His scent lingered in the bed—earthy, intoxicating, and uniquely Valentino. I inhaled deeply, letting the warmth of his pheromones wrap around me, offering a fleeting moment of comfort amidst the physical ache that gnawed at my body.
But the warmth was ephemeral, quickly dissipating as reality clawed its way back into focus. My heart stuttered with the knowledge that had settled in my bones like lead—I was carrying his child. An engaged man's child.

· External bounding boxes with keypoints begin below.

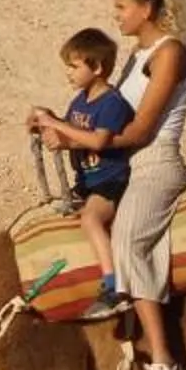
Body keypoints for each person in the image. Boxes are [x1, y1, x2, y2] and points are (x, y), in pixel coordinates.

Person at [32, 0, 186, 370]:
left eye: (123, 8)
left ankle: (165, 364)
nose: (117, 16)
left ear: (146, 8)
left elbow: (141, 131)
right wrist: (60, 127)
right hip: (120, 167)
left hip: (154, 165)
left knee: (127, 240)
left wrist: (70, 134)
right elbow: (105, 118)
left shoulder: (170, 54)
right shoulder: (132, 57)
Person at [47, 26, 137, 301]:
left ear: (96, 67)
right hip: (86, 182)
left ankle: (113, 283)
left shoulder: (112, 104)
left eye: (74, 66)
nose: (68, 73)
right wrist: (44, 124)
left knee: (90, 218)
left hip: (109, 182)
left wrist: (55, 126)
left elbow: (98, 142)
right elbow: (70, 133)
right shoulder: (80, 102)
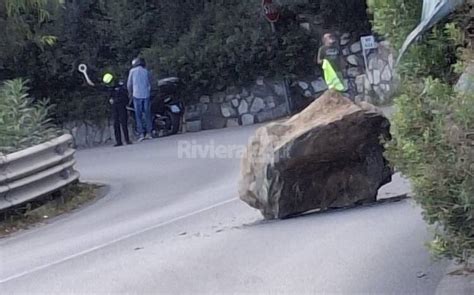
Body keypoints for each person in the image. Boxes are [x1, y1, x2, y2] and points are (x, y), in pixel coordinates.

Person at [102, 73, 132, 147]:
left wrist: (115, 100)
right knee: (116, 124)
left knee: (124, 123)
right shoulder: (109, 88)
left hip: (121, 106)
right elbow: (108, 96)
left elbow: (125, 98)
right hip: (114, 108)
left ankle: (127, 139)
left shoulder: (120, 86)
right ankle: (118, 141)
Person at [127, 57, 153, 141]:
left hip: (136, 95)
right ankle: (149, 133)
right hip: (146, 94)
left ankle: (141, 134)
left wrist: (130, 93)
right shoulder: (146, 71)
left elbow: (129, 84)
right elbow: (150, 83)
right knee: (147, 114)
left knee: (138, 115)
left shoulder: (132, 71)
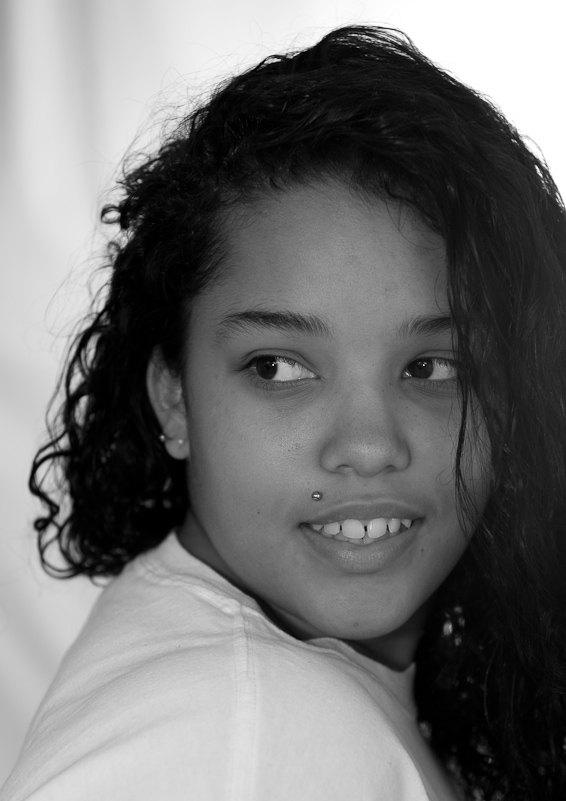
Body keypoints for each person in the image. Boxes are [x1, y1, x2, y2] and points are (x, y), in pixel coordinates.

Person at [2, 24, 566, 801]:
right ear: (173, 394)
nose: (369, 446)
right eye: (278, 367)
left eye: (433, 367)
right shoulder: (245, 725)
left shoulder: (264, 693)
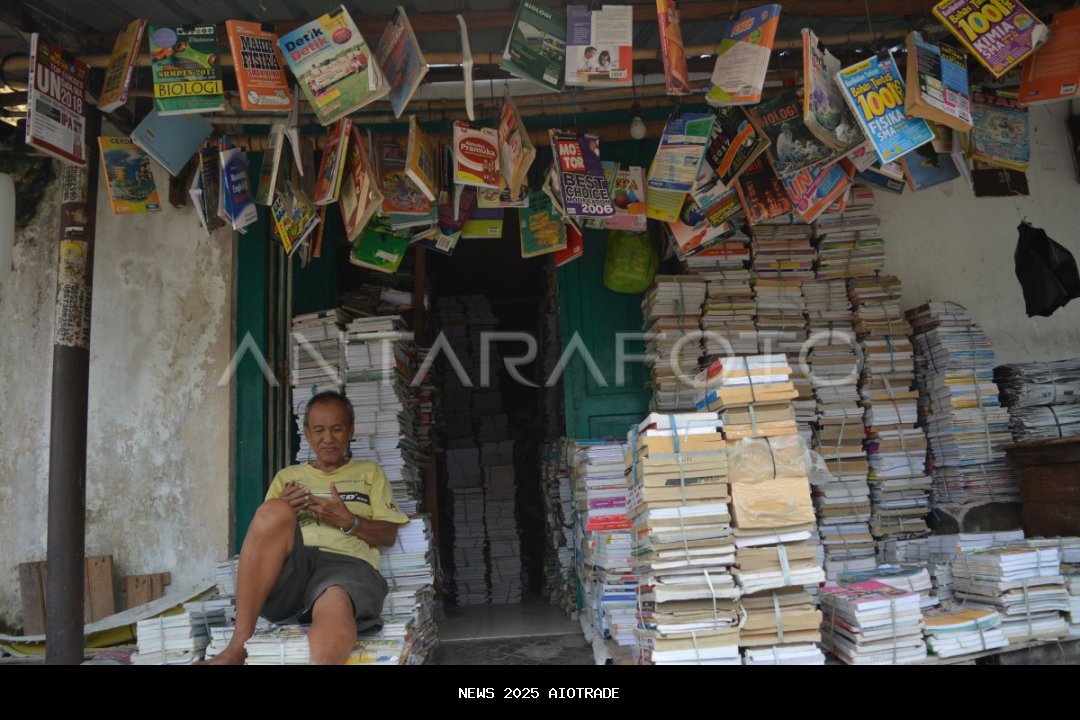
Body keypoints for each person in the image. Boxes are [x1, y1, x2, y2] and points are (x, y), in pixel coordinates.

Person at [202, 391, 408, 665]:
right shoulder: (287, 477)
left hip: (346, 567)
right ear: (307, 434)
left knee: (334, 597)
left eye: (337, 429)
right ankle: (237, 648)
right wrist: (282, 507)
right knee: (273, 510)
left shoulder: (370, 473)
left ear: (351, 432)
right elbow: (263, 533)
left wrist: (349, 521)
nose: (328, 438)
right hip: (294, 569)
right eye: (319, 430)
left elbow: (389, 535)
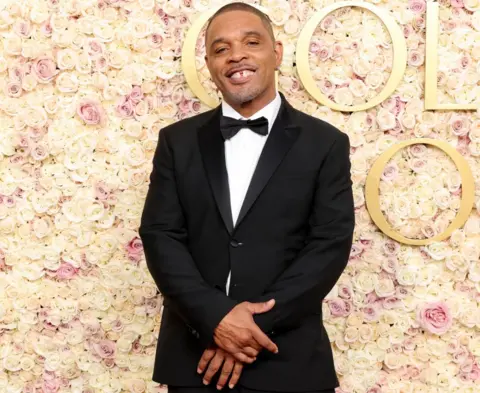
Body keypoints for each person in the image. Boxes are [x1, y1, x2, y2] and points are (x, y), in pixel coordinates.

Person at [139, 2, 355, 393]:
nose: (236, 54)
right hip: (196, 360)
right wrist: (216, 319)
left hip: (288, 360)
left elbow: (329, 245)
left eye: (251, 42)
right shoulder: (176, 142)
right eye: (221, 49)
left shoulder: (325, 143)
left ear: (277, 52)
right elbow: (160, 235)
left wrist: (248, 327)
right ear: (209, 64)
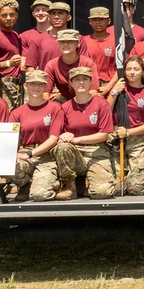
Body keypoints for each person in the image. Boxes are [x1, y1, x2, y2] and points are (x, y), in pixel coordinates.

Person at [50, 66, 118, 200]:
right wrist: (63, 136)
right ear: (71, 83)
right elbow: (57, 134)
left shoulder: (101, 104)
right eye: (77, 80)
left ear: (91, 82)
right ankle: (69, 185)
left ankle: (86, 182)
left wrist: (77, 139)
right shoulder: (64, 107)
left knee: (102, 193)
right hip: (75, 154)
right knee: (63, 147)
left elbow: (104, 135)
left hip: (97, 152)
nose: (81, 83)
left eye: (85, 79)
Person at [8, 70, 63, 202]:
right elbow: (10, 139)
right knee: (7, 165)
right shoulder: (17, 112)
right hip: (24, 153)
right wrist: (13, 154)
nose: (36, 88)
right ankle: (25, 185)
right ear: (25, 86)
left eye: (40, 85)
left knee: (40, 195)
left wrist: (30, 153)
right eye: (32, 84)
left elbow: (54, 138)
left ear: (45, 87)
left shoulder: (54, 108)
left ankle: (53, 183)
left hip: (46, 156)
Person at [107, 55, 144, 196]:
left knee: (137, 190)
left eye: (136, 69)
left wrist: (129, 132)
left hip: (138, 140)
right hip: (117, 139)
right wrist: (114, 92)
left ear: (143, 72)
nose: (132, 72)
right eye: (128, 69)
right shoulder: (119, 90)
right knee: (116, 190)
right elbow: (105, 111)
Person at [43, 30, 97, 102]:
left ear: (78, 44)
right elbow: (45, 92)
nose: (65, 45)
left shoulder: (87, 63)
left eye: (70, 42)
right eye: (62, 42)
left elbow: (93, 91)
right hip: (63, 99)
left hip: (85, 100)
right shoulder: (52, 65)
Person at [0, 0, 24, 109]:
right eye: (4, 15)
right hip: (2, 85)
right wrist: (9, 63)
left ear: (17, 15)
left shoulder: (15, 35)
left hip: (16, 84)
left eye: (12, 15)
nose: (8, 18)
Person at [82, 6, 118, 97]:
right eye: (94, 19)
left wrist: (109, 87)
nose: (97, 22)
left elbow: (122, 67)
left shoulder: (117, 41)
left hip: (111, 84)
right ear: (90, 22)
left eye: (101, 19)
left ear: (108, 21)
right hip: (88, 84)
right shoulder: (83, 41)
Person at [19, 0, 53, 71]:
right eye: (37, 10)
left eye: (44, 10)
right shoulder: (25, 36)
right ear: (33, 14)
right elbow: (23, 65)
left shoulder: (57, 34)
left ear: (50, 13)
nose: (40, 13)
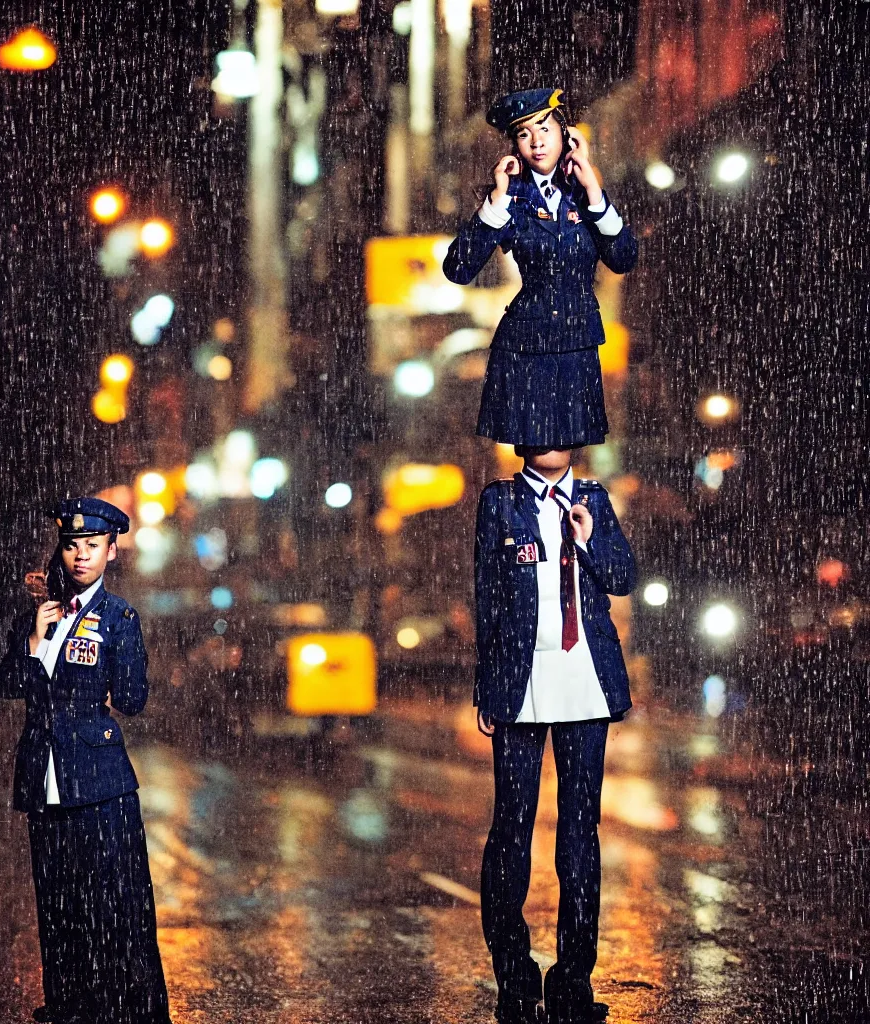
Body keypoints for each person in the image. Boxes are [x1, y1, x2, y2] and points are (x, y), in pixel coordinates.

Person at [473, 447, 637, 1023]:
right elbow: (487, 597)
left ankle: (572, 983)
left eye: (560, 427)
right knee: (511, 832)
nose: (549, 438)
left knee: (579, 837)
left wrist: (591, 538)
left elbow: (623, 578)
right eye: (537, 427)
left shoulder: (593, 498)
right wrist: (486, 686)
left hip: (586, 684)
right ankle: (516, 983)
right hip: (521, 685)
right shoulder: (501, 501)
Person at [0, 497, 171, 1024]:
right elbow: (6, 685)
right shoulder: (38, 614)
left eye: (92, 547)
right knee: (58, 908)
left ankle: (130, 1011)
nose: (80, 557)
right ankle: (71, 1007)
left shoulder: (120, 618)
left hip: (100, 787)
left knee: (117, 910)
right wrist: (34, 641)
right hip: (44, 784)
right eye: (72, 546)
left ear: (111, 552)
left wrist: (100, 696)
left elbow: (134, 698)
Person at [443, 89, 638, 449]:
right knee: (540, 454)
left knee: (564, 455)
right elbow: (457, 268)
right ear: (515, 146)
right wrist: (497, 200)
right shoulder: (513, 199)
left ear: (566, 133)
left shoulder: (583, 193)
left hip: (578, 338)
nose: (536, 142)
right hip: (527, 340)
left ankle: (561, 506)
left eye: (545, 129)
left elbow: (624, 257)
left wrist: (594, 189)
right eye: (524, 134)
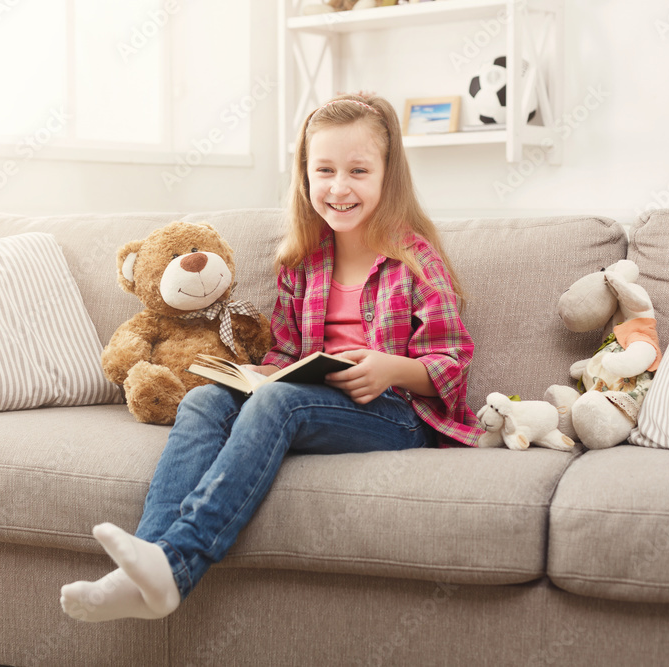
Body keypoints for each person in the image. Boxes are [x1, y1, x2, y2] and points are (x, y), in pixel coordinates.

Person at [59, 93, 483, 623]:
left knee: (279, 403)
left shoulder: (414, 259)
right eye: (324, 170)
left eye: (358, 171)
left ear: (387, 175)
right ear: (305, 175)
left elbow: (452, 360)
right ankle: (143, 569)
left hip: (395, 414)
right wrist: (262, 371)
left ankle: (177, 564)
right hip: (313, 398)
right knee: (205, 401)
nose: (339, 187)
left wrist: (390, 368)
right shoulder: (302, 260)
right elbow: (287, 351)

The weight of this revelation was overwhelming; a heavy shroud of anxiety wrapping itself around my chest. It was a reminder of the tangled mess my life had become, the consequences of choices made in moments of passion and vulnerability.
Guilt swept over me in a suffocating wave, mingling with the ache in my body and the swirling confusion in my mind. Valentino's child.
"Fuck... Papa is going to kill me," I muttered as I closed my eyes; my voice barely a whisper against the thick, pressing silence. My hand pressed against my stomach as if somehow, the weight of this life within me could be lessened by touch alone.
Anatoli V. Chandler.
Just the image of my mother alone—fierce, imposing, the force of nature that he was—made the knot in my stomach tighten. My mother was an omega, but as anyone who knew him could attest, he was the true force in our family.
He was the calm before the storm, the unyielding power behind every decision, every consequence. The one whose mere glance was enough to silence rooms, his voice carrying a gravitas that was nearly tangible. And now, I'd be facing his unflinching force because my own recklessness.
I forced my eyes open, the familiar sight of the room pulling me back into reality. It was a space I'd cleaned countless times, every corner etched into my memory.
A half-empty glass of water teetered on the edge of the nightstand, the condensation leaving faint rings on the polished wood. The glowing digits of the clock read 11:00 a.m.—a glaring reminder that it was Friday again.